There's a Time Lapse option as well, which records a frame at intervals ranging from one to 80 seconds. This mode is best employed alongside the external adapter, but is ideal for capturing the motion of clouds, or even plants growing, as the duration of time-lapse recordings is only constrained by the amount of storage available.
Delving deeper into the menu will reveal there's even a control for sharpness and a zebra option, both of which will be popular with pro users. Less welcome will be the fact that the menu is also the only place to adjust audio manually, and there's no progressive shooting mode available, either.
The HM1 has all the requisite physical features. An accessory shoe isn’t built in directly, but there’s an adapter included that screws into a port hidden beneath a sliding door on the top. Flaps on the rear cover minijacks for headphones and an external microphone. Video is recorded in AVCHD format, at data rates up to 24Mbits/sec. Like the HM400, the HM1 integrates 64GB of flash Memory, with an SDHC slot also available for expansion. But you're unlikely to need it, as even at the top quality setting there's enough storage for nearly six hours of footage.
The huge CMOS sensor employed by the HM400 already provided excellent image quality in good lighting, and the HM1's backlit version is no different. Colours are vibrant but realistically saturated, the level of detail is high, and the autofocus and exposure systems cope quickly with rapid changes in conditions or framing. But it’s the HM1’s performance in low light which is the real revelation, and a noticeable leap forward compared to the HM400. The backlit CMOS sensor has clearly paid dividends here. Not only is the image brighter, but there is almost no sign of grain until illumination drops to a very low level. This was the HM400's most significant bugbear, and with the HM1 JVC has not only made improvements, but brought performance up to a level on par or better than every other consumer-grade HD camcorder currently on the market.

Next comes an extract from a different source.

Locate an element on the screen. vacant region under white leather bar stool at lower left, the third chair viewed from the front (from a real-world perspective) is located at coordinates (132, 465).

We already liked JVC's Everio GZ-HM400 quite a lot, and the GZ-HM1 improves on it in a couple of important areas. With class-leading low light performance, competitive image stabilisation and a great set of features for the enthusiast, this is a capable camcorder which could even appeal to the semi-professional user. However, like its predecessor, its main downside is its price. At over £1,100, it's at least £300 more than Panasonic's similarly able HDC-TM700. So although the HM1 is an excellent bit of kit, it's up against cheaper alternatives which are equally accomplished.